GPUs were introduced in the late 1990s, originally to accelerate the 3D rendering tasks in video games. Over the years, the scope of GPUs has expanded, and now we can see them be used in domains such as deep learning, artificial intelligence, and other high-performance related applications. However, major limitations of using specialised hardware like GPU or TPU are the complexities they introduce into hardware and software infrastructures as “added devices,” complexities that in the end translate into costs.
What if there was a way to use good old commodity CPUs while delivering the speed and efficiency of a GPU?
Sign up for your weekly dose of what's up in emerging technology.
Neural Magic, founded by Nir Shavit and Alexander Matveev, is attempting to do just that. Analytics India Magazine recently interviewed Nir Shavit, who is also an MIT professor. Prof Shavit is a co-author of the book The Art of Multiprocessor Programming. He won the 2004 Gödel Prize in theoretical computer science for his work on applying tools from algebraic topology to model shared memory computability and the 2012 Dijkstra Prize in Distributed Computing for the introduction of Software Transactional Memory.
CPU vs GPU
“My primary field of work has been multicore processing. Back then, I was working on a project with Harvard University in computational neurobiology. For this project, we had to run machine learning algorithms at very large scales to extract neural structures in mouse brains from electron microscopy images. Being multicore guys, we decided to attempt designing the machine learning algorithms first on CPUs instead of GPUs, and later move them to GPUs. We observed that our algorithms, running on a multicore CPU delivered the same performance as the best GPU at that time, the Pascal” said Prof Shavit.
This experiment gave birth to the idea for Neural Magic – a company that would deliver GPU speeds for running neural networks on commodity CPUs. Parallel computing, which GPUs offer, is considered to be the best way to carry out large amounts of instructions.
Drawing further on the analogy with the human brain, Prof Shavit said, “If we think that AI will take the path of mimicking human intelligence, we would have to focus on little compute and more memory. Our brain really is a device that uses specific areas for different tasks at different times. If all your brain was running at once, you could fry an egg on it — it would get so hot! Fortunately, our brain functions sparsely. Similarly, we have these big models that run through all the layers of the network at the same time; it is ridiculous.

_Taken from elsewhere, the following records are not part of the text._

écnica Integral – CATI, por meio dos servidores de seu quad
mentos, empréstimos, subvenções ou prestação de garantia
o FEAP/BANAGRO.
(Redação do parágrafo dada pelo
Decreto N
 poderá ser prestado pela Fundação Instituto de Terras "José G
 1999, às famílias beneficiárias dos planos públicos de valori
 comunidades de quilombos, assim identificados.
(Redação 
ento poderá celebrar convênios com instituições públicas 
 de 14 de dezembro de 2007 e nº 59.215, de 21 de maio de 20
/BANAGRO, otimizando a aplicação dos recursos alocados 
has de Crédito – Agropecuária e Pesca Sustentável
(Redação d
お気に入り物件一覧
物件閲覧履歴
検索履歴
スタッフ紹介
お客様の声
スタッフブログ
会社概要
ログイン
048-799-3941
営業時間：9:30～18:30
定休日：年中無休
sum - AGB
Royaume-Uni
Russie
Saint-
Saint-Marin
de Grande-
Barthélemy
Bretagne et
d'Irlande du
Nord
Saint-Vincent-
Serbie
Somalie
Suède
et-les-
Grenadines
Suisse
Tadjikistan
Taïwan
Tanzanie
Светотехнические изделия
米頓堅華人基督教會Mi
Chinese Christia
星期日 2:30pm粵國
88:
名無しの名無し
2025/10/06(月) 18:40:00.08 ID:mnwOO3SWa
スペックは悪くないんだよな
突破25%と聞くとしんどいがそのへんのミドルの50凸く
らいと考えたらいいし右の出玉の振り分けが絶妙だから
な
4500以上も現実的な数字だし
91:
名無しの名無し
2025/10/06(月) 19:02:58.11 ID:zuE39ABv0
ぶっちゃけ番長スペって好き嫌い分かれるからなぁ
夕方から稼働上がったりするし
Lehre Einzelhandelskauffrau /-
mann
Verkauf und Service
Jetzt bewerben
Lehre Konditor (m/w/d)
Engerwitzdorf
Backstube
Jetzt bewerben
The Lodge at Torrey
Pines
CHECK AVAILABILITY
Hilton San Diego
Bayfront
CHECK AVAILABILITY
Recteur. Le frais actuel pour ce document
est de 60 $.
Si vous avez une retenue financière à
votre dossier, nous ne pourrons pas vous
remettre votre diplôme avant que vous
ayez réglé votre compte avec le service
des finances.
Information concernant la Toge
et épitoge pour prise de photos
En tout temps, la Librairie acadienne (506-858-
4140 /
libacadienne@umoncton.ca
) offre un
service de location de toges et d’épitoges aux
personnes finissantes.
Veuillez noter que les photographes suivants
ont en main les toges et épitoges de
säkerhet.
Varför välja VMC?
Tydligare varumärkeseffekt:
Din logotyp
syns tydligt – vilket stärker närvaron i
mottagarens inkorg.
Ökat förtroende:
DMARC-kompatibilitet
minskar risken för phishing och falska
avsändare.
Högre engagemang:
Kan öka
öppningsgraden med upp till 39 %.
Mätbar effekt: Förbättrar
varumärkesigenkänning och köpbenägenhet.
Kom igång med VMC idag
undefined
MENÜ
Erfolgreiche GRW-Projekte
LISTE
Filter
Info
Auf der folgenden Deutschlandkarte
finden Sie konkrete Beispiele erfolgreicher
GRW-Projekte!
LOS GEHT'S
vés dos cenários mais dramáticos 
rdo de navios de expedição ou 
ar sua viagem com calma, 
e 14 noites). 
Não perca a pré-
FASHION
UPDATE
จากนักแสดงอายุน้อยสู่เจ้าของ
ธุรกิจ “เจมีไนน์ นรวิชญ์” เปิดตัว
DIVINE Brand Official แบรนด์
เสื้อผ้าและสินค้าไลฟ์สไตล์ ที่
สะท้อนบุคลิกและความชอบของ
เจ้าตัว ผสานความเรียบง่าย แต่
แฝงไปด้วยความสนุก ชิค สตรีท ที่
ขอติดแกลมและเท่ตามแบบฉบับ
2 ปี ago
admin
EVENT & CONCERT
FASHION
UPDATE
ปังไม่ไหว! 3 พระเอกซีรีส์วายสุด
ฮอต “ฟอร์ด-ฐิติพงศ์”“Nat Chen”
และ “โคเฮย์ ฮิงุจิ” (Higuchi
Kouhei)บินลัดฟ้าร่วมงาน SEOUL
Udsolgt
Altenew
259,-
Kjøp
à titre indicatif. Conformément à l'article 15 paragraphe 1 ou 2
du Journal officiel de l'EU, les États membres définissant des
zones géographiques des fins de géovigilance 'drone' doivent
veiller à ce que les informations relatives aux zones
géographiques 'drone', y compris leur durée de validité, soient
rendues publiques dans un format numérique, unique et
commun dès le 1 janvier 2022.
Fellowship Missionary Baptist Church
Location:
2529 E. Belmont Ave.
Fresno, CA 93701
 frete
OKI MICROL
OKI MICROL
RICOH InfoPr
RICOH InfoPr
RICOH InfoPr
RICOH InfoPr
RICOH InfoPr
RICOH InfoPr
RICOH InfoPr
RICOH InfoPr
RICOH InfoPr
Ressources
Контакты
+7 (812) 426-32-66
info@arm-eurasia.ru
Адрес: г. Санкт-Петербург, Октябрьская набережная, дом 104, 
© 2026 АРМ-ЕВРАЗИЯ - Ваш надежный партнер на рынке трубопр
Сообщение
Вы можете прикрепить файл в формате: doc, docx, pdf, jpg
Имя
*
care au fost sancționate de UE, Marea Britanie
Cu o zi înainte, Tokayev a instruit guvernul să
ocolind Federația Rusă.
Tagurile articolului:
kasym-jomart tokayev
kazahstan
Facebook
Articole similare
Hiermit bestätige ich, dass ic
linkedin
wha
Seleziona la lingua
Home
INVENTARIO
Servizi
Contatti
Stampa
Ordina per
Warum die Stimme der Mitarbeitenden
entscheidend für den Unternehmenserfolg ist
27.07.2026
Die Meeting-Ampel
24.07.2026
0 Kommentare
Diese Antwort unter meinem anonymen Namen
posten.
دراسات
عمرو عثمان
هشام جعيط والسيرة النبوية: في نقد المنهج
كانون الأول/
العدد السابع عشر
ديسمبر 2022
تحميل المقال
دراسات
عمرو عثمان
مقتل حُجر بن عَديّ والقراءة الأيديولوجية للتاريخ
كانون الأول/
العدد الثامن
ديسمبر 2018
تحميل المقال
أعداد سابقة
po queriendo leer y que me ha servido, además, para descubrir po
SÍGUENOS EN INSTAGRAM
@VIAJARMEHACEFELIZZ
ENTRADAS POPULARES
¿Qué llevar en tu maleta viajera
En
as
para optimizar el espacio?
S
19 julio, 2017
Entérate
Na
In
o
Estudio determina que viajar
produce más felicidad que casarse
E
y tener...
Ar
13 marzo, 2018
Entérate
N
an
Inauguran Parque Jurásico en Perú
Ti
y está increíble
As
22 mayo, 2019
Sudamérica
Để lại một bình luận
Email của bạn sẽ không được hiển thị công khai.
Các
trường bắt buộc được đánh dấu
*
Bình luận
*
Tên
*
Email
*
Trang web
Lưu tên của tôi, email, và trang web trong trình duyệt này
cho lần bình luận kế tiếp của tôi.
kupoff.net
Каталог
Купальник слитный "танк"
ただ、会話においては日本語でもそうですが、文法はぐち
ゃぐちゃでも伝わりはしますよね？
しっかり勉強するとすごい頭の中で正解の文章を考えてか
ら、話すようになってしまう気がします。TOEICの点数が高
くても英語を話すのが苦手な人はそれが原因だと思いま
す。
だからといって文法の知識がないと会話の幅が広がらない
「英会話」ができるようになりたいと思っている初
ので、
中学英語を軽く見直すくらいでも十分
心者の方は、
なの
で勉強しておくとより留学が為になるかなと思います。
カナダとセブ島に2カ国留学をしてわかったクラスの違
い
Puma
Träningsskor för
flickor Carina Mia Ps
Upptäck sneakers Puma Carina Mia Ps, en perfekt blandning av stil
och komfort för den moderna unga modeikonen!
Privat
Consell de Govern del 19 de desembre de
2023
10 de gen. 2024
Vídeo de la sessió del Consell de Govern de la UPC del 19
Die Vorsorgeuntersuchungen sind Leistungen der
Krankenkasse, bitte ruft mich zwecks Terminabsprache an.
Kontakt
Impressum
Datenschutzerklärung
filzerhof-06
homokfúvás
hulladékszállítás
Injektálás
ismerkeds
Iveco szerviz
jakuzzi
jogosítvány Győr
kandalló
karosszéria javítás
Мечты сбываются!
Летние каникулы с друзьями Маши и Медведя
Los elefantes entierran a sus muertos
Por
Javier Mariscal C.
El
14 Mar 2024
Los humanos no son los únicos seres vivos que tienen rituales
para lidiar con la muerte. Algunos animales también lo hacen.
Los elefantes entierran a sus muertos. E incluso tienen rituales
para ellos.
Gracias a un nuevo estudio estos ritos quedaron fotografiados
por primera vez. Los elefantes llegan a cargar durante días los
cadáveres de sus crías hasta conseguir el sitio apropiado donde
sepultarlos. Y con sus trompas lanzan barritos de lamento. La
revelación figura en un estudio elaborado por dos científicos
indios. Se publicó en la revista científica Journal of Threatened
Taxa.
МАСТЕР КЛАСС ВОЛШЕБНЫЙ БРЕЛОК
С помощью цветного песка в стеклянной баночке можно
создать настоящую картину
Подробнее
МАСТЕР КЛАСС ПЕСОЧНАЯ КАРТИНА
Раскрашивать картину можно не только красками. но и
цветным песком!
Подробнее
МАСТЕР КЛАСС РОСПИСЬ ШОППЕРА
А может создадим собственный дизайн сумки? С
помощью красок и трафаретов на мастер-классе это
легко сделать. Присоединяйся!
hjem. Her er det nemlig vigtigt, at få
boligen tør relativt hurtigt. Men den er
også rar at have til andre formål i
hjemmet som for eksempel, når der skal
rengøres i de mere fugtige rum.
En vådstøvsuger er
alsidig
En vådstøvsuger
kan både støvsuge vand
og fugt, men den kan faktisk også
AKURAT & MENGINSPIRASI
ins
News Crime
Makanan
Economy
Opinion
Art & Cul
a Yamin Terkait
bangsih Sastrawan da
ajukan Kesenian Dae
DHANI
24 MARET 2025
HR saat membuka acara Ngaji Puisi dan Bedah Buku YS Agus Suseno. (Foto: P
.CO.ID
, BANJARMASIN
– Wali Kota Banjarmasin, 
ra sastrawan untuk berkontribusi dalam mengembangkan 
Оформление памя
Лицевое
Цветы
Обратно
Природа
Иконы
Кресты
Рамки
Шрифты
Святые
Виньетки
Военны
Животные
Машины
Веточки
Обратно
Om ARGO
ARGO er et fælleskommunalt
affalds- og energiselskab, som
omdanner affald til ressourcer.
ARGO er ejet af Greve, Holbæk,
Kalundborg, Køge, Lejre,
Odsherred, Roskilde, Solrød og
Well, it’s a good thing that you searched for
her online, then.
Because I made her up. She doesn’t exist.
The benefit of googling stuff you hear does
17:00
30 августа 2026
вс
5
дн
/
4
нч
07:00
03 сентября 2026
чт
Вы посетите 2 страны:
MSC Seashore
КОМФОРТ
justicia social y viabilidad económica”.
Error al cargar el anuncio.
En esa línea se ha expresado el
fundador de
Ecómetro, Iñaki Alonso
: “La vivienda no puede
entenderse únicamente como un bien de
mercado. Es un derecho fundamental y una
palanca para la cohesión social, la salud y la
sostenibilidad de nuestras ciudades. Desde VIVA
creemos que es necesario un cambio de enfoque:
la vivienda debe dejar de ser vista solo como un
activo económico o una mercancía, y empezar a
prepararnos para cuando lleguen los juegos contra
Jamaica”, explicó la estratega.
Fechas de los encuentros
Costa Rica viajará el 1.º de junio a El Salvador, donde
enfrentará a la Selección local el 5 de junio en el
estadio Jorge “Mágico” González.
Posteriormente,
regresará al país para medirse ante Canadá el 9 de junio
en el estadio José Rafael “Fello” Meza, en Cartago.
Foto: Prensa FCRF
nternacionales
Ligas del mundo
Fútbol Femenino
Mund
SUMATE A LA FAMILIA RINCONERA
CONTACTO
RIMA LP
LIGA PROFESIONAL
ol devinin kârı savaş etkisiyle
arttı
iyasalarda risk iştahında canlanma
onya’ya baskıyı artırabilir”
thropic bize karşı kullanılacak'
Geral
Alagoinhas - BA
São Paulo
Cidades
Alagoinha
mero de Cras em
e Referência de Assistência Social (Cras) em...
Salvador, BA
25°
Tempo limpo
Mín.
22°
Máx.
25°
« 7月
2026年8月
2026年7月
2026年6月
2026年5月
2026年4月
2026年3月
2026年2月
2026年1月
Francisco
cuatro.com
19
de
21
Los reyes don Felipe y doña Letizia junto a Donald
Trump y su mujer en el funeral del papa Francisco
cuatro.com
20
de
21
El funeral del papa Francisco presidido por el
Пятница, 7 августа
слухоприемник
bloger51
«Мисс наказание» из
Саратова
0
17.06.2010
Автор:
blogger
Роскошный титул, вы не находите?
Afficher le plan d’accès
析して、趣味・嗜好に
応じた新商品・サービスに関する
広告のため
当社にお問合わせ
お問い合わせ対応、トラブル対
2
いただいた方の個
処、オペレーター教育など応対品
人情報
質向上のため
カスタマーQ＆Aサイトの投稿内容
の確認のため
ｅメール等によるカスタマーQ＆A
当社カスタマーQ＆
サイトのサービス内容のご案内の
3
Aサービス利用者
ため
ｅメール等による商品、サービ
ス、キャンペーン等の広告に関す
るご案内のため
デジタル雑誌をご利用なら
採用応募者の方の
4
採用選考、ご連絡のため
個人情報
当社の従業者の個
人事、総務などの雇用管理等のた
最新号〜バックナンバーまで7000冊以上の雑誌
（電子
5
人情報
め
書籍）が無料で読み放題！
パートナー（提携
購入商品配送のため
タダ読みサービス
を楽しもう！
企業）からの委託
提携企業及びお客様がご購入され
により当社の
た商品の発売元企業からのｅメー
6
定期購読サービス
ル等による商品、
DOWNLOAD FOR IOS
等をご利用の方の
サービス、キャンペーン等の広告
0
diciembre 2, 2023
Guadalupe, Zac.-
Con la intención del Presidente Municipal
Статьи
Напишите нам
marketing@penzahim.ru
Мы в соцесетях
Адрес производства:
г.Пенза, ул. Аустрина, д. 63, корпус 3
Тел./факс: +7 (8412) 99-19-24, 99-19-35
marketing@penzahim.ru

This is not sustainable, and soon we will have large models, but different parts of it will fire at different times. This is where we are headed, and that’s my prediction. Devices like CPUs are very good at caching while having a very large memory, and such devices are best suited for machine learning. I’m not saying that the CPU today has all the features that it needs but from an architectural point of view, I think it’s better suited for the future than 1000s of tiny cores, all running in parallel in synchronous mode. In this context, it is important to talk about Google’s Pathways model performing tasks on part of the model while remaining sparse in terms of computation. The models will get even more sparse.”
Future of ML is hardware agnostic
The structure of GPU was originally designed for the acceleration of image processing. In this application, parallelism is very important as developers need to render images in a short amount of time. But when it comes to machine learning applications, Prof Shavit said that GPUs only offer a marginal difference over CPUs. While hardware is important in machine learning, more efficient software makes a model superior. “Algorithms have many more orders of magnitude of freedom in which to look for better solutions than hardware. Once you design a piece of hardware, you have to now fit the software onto it. You are, in a way, committed to that piece of hardware. But if we use a general-purpose CPU, we can circumvent this challenge,” said Prof Shavit. Interestingly, he cites the work of NVIDIA and calls it a great software company, despite its reputation as one of the leading chipmakers in the world.
What is next for Neural Magic?
Prof Shavit, citing Marc Andreesen of Andreessen Horowitz (Silicon Valley-based VC firm that has invested in Neural Magic), said, ‘software will eat the world‘. He added that this upcoming trend offers the flexibility just to download, install and run programs. This is the principle on which Prof Shavit’s company runs too. “As opposed to buying expensive GPUs for your machine learning tasks, you can go to our (Neural Magic) website and download software and run the inference immediately on commodity CPUs including the ones in your laptop. This makes a big difference, and with time, people are going to see its advantage,” he said.
Although a niche field, there are other competitors of Neural Magic; what separates them from other companies is that they deliver the same kind of performance as the accelerators. Apart from that, the tools offered by Neural Magic are flexible and easy to use.
Currently, the company is focused on building a community. All the software is open-sourced, except for the core engine. “We would like people to come, develop their models and do all the machine learning that they need on the Neural Magic Inference Engine, said Prof Shavit. Neural Magic raised USD 30 million in the Series A funding round in October 2021, bringing the total raised to over 50 million.
Speaking about the company’s long term goals, he spoke about the upcoming wave of democratised software systems structure. “You need to be able to move your application, containerised or other, from place to place; it should be very easy to do that. This is where we’re headed. You don’t have to start renting or buying GPUs and installing them. You download the software install, and you’re on your way. This is the vision towards which we are working,” he concluded.